── EXCERPT TO READ
“The Book of Eli”: a brief review (w/spoilers)

| January 16, 2010

I didn’t have plans to go see “The Book of Eli”, even though the trailer made it look like “Fallout 3: The Movie” (I happen to be a big fan of “Fallout 3“). But then I read some early reviews that indicated that “Eli” might indeed be worth seeing, so my sweet wife Sandra and I went yesterday.

I’m glad we did. And she is, too.

I won’t recap the plot here, except to say that Eli (Denzel Washington) is carrying a book west across the devastated North American continent, and Carnegie (Gary Oldman) — who runs his own ruined town — wants that specific book.Oldman uses every tactic he can think of to persuade or force Eli to hand over the book.
────
- _DIRECTION A_
In the movie review, which actor plays Carnegie?
The movie review and the records come from unrelated sources.
── ENTRIES PROVIDED
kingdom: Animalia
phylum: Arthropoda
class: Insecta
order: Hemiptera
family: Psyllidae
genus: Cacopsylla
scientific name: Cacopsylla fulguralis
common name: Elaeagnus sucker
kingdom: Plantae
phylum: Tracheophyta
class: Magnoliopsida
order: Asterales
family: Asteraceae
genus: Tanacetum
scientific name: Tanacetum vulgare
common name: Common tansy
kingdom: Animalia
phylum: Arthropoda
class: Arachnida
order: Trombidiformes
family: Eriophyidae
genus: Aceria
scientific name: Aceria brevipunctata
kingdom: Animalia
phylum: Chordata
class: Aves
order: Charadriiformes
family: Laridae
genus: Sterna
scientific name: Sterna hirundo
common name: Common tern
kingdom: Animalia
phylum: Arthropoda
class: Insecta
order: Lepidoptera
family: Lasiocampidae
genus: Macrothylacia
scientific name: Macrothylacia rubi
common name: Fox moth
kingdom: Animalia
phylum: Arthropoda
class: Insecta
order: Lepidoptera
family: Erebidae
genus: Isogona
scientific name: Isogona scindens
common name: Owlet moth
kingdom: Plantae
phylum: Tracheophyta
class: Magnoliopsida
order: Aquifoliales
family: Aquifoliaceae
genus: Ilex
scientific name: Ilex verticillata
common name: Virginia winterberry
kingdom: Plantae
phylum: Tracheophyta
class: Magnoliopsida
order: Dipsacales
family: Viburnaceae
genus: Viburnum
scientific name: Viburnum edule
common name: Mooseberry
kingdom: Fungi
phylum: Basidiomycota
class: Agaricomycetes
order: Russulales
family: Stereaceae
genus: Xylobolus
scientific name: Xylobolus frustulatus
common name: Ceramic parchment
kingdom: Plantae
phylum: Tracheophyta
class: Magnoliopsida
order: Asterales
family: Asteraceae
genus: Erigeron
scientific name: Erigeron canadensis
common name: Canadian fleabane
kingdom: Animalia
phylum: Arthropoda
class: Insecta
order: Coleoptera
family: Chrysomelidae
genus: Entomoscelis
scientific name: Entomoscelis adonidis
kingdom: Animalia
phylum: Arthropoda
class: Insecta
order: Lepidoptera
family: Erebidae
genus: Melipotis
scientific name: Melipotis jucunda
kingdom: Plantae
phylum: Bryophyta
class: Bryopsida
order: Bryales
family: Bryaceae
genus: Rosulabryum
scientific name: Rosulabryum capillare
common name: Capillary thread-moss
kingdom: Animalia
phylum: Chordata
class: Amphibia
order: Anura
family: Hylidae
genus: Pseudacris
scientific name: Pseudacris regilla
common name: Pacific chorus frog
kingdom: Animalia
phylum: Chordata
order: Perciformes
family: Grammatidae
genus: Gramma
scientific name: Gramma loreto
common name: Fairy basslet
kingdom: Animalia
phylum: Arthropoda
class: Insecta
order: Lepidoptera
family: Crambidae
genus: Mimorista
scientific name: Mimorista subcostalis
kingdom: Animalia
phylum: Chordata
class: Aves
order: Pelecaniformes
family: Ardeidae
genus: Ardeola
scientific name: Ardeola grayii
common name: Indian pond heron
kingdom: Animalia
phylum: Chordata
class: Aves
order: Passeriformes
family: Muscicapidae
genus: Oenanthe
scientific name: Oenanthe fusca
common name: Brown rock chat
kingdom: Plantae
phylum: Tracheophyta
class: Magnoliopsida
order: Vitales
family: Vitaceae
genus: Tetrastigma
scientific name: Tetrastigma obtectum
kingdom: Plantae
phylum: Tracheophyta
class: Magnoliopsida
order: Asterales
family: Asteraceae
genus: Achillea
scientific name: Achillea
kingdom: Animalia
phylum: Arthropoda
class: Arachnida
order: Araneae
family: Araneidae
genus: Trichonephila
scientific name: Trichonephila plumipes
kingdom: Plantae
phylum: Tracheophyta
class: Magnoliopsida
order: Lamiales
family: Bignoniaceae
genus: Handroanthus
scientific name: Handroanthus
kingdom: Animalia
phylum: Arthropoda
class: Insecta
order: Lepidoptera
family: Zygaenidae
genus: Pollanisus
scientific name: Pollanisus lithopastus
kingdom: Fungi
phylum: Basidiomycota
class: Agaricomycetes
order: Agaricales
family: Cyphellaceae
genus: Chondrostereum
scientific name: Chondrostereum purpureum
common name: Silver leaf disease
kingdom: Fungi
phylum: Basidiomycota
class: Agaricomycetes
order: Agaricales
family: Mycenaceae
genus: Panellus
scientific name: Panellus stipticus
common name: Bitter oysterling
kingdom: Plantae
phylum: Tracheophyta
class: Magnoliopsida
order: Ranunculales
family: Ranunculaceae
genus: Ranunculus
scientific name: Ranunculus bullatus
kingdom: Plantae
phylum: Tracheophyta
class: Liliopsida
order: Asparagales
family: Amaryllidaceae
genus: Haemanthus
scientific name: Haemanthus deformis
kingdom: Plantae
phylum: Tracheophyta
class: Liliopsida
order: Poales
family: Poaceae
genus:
────
- _DIRECTION B_
Echo every line of the records from the one containing "genus: Panellus" down through the last line of the records, including both ends.

- _RESULT A_
Gary Oldman

- _RESULT B_
genus: Panellus
scientific name: Panellus stipticus
common name: Bitter oysterling
kingdom: Plantae
phylum: Tracheophyta
class: Magnoliopsida
order: Ranunculales
family: Ranunculaceae
genus: Ranunculus
scientific name: Ranunculus bullatus
kingdom: Plantae
phylum: Tracheophyta
class: Liliopsida
order: Asparagales
family: Amaryllidaceae
genus: Haemanthus
scientific name: Haemanthus deformis
kingdom: Plantae
phylum: Tracheophyta
class: Liliopsida
order: Poales
family: Poaceae
genus:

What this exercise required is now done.